Studying the Polish jurisprudence, it is easy to notice a tendency towards an increase in the number of court cases, both civil and criminal, in which patients make claims related to damages caused as a result of treatment. There are more and more complaints of negligence from doctors. For example: in 2014, 2.2 thousand medical rooms were accepted, and a year later – 3.3 thousand (1). This number continues to rise, but still does not correspond to the actual number of medical errors.
The Primum Non Nocere Patient Association reports that there are up to 20,000 of them in Poland. medical errors. The prosecutor’s office suspects that there are many more, maybe even 30,000 (2). This trend is also accompanied by changes in the legislation aimed at the effective examination of the case.
Problems arising from the inadequate provision of health services. The provincial commissions for medical events have been operating since 2012 with relatively new institutions that allow the submission of applications for medical errors. The purpose of the provincial commission’s proceedings is to determine whether the event that caused material or intangible damage is a medical event.
In order to rule on a medical event, the group must conclude that the diagnostic, therapeutic or therapeutic procedures undertaken on the patient were not in accordance with current medical knowledge. This procedure, if a decision is made on a medical incident, may lead to the payment of compensation or compensation by the insurer. Initiating a case before the commission is cheap, easy, and the decision itself is made quickly.

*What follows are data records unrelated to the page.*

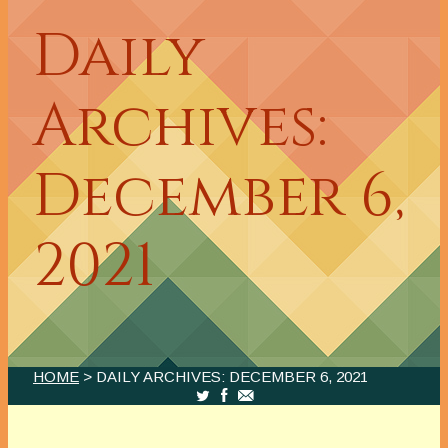
Daily
Archives:
December 6,
2021
HOME
> DAILY ARCHIVES:
DECEMBER 6, 2021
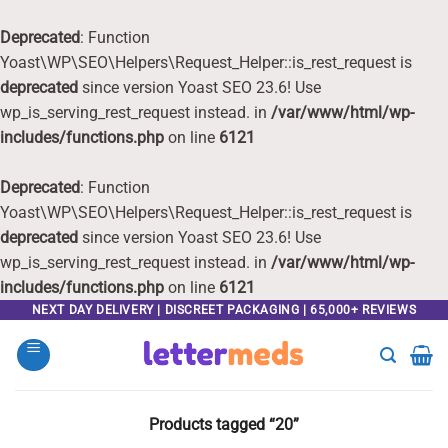
Deprecated
: Function
Yoast\WP\SEO\Helpers\Request_Helper::is_rest_request is
deprecated
since version Yoast SEO 23.6! Use
wp_is_serving_rest_request instead. in
/var/www/html/wp-
includes/functions.php
on line
6121
Deprecated
: Function
Yoast\WP\SEO\Helpers\Request_Helper::is_rest_request is
deprecated
since version Yoast SEO 23.6! Use
wp_is_serving_rest_request instead. in
/var/www/html/wp-
includes/functions.php
on line
6121
Skip
NEXT DAY DELIVERY | DISCREET PACKAGING | 65,000+ REVIEWS
to
content
Products tagged “20”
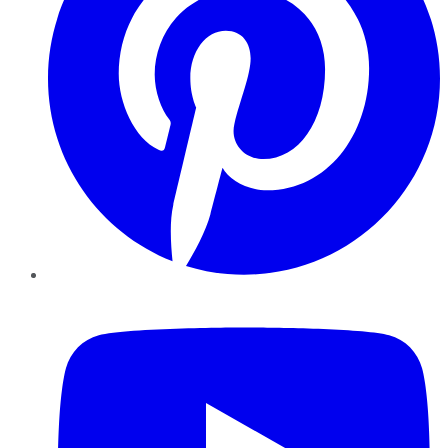
YouTube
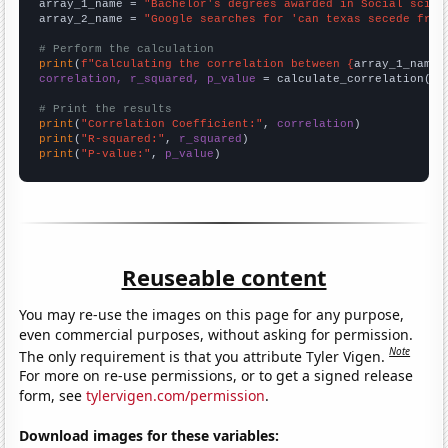
array_1_name = 
"Bachelor's degrees awarded in Social scien
array_2_name = 
"Google searches for 'can texas secede from
# Perform the calculation
print
(
f"Calculating the correlation between {
array_1_name
}
correlation, r_squared, p_value
 = calculate_correlation(
ar
# Print the results
print
(
"Correlation Coefficient:"
, 
correlation
print
(
"R-squared:"
, 
r_squared
print
(
"P-value:"
, 
p_value
)
Reuseable content
You may re-use the images on this page for any purpose,
even commercial purposes, without asking for permission.
Note
The only requirement is that you attribute Tyler Vigen.
For more on re-use permissions, or to get a signed release
form, see
tylervigen.com/permission
.
Download images for these variables:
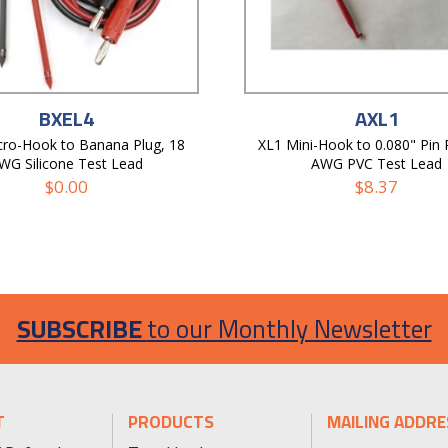
BXEL4
AXL1
ro-Hook to Banana Plug, 18
XL1 Mini-Hook to 0.080" Pin 
WG Silicone Test Lead
AWG PVC Test Lead
$
0.00
$
8.37
SUBSCRIBE
to our Monthly Newsletter
T
PRODUCTS
MAILING ADDRE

The practice of commission activities indicates that they are often treated as the first step in satisfying requests – the patient, after receiving a positive decision, goes to a civil court and fights for larger sums. The analysis of the commission’s statistics also shows that the vast majority of decisions are made in favor of patients, which can lead to an increase in the number of unfounded claims. Another change was made by the Minister of Justice, who considered it justified to create units in prosecutor’s offices responsible for cases involving negligence towards patients.
The reorganization was introduced by order of the Minister of Justice of April 7, 2016 – Regulations for the internal activity of the unified organizational units of the prosecutor’s office (Journal of Laws, p. 508). The decree provides that departments may be set up in regional prosecutor’s offices to deal with and supervise cases of medical errors that have led to the death of a patient (Article 27, paragraph 1, Article 27 of the Rules of Procedure). On the other hand, manageable units can be created at the level of regional prosecutor’s offices.
and the supervision of the aforementioned cases leading to serious injury to the human body (§ 29, section 2, paragraph 1). The changes should be seen as an unequivocal statement by the government on the priorities of the state’s criminal policy – the effective prosecution of crimes committed by medical staff.